◆ Set problem: Count the lines below that contain the string "collectors", treating uppercase and lowercase as different, and reply with only that number.

[Extracted records]
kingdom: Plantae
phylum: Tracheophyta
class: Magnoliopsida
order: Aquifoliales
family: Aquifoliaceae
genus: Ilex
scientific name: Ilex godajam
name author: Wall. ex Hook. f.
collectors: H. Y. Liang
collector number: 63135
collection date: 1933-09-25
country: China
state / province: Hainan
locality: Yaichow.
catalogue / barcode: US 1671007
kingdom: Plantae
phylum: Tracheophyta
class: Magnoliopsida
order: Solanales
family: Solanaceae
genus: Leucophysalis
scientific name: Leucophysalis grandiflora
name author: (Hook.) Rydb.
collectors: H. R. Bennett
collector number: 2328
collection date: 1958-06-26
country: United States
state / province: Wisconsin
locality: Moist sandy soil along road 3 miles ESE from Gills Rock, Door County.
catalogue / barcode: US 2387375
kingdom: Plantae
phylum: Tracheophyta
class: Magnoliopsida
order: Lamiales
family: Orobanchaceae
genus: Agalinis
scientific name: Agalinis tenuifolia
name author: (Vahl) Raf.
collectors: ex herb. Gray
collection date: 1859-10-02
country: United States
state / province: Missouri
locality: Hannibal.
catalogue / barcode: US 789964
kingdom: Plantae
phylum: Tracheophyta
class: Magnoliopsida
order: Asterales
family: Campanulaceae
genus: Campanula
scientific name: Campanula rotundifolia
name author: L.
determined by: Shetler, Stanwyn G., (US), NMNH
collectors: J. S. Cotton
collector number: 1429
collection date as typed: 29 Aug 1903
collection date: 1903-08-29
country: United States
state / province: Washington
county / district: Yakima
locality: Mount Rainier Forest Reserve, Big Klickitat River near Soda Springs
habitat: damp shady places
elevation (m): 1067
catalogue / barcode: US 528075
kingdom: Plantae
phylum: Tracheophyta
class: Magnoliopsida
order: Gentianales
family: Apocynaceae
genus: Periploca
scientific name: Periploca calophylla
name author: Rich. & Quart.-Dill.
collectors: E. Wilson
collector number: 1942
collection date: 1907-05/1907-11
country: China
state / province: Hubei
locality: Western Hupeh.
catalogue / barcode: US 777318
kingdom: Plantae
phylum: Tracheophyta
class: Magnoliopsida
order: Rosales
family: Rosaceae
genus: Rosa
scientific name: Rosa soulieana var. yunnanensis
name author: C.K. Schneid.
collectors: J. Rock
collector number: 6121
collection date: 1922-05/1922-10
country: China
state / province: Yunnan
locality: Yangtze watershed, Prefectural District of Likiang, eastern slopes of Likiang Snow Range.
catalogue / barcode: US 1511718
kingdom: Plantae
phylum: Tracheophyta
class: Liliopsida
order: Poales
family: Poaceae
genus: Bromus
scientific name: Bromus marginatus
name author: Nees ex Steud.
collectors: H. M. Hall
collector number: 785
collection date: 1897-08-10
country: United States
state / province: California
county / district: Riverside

◆ Answer to the task: 7